Valeri Simeonov: Why I resigned as Bulgaria’s Deputy PM

Valeri Simeonov, a co-leader of Bulgaria’s government minority coalition partner the United Patriots, said on November 16 that his surprise announcement of his resignation had come as a result of an “ongoing media campaign” against him.

At 8.20pm, public broadcaster Bulgarian National Television said that Bulgarian PM Boiko Borissov had accepted Simeonov’s resignation as Deputy Prime Minister.

Simeonov has been at the centre of controversy for weeks after he derided protesting mothers of children with disabilities as “shrill women” whose children were “supposedly ill”.

He told reporters at a special news conference at the Cabinet office on the night of November 16 that his resignation as a deputy head of government came as a result of the “media campaign” against him, and attacks on his character, but also against MPs from his National Front for the Salvation of Bulgaria party.

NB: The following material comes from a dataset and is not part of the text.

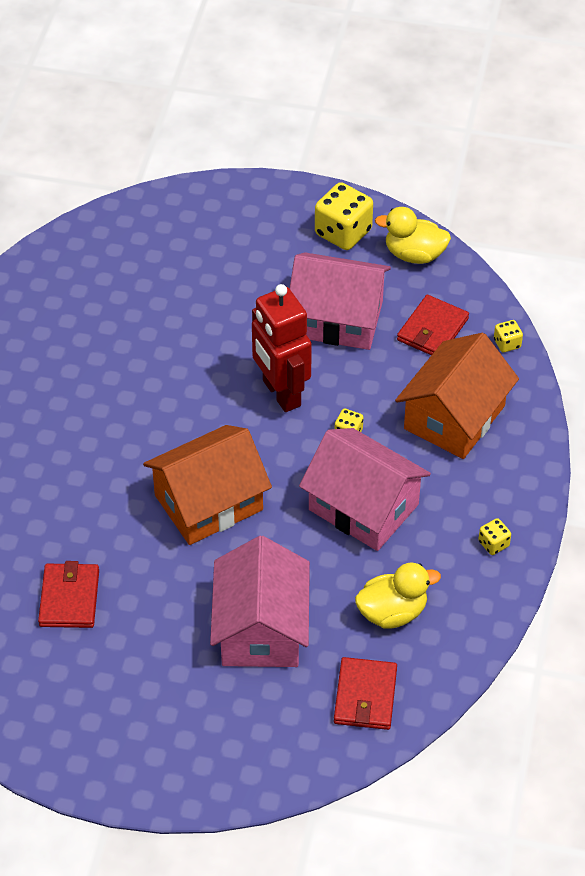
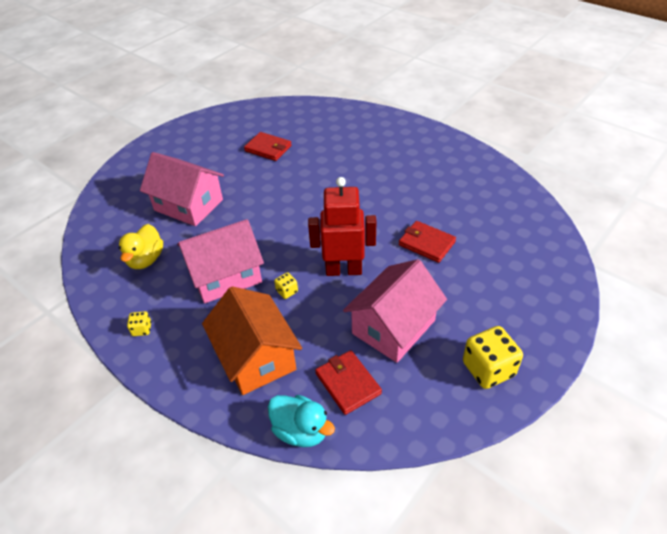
camera: 120 degrees right, 5 degrees down
orange house [143,425,272,545] -> none
red wallet [334,657,397,730] -> red wallet moved to [399,221,456,263]
yellow duck [375,207,451,264] -> none
yellow dice [494,320,523,352] -> turquoise duck [268,395,335,447]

Simeonov said that these latter attacks were based on a “partial publication” of statements by members of his NFSB party.

He was referring to reports about defamatory comments made by one of his MPs about anti-government protesters, reports that caused political clashes between government and opposition on November 16.

“I clearly realise that this is a media campaign that benefits certain political forces,” Simeonov said.

He said that it was not about him personally but about the government of Bulgaria, and he could not be a millstone and create the preconditions for protests and attacks.

Simeonov said that his resignation from government was aimed at “depriving the protests of the cause, at least in part”.

“There is no drama, I am doing what my conscience dictates,” he said. Simeonov said that he was not making the move under pressure but had decided to submit his resignation after consulting his NFSB party.

Counting the night of November 16, the protests demanding Simeonov’s resignation as Deputy Prime Minister have been going on for 26 days.

His resignation coincides with the start of a so-called “national protest” over three days demanding the resignation of Borissov’s government, and after a week of protests over “high fuel prices” also seeking the resignation of the Borissov government.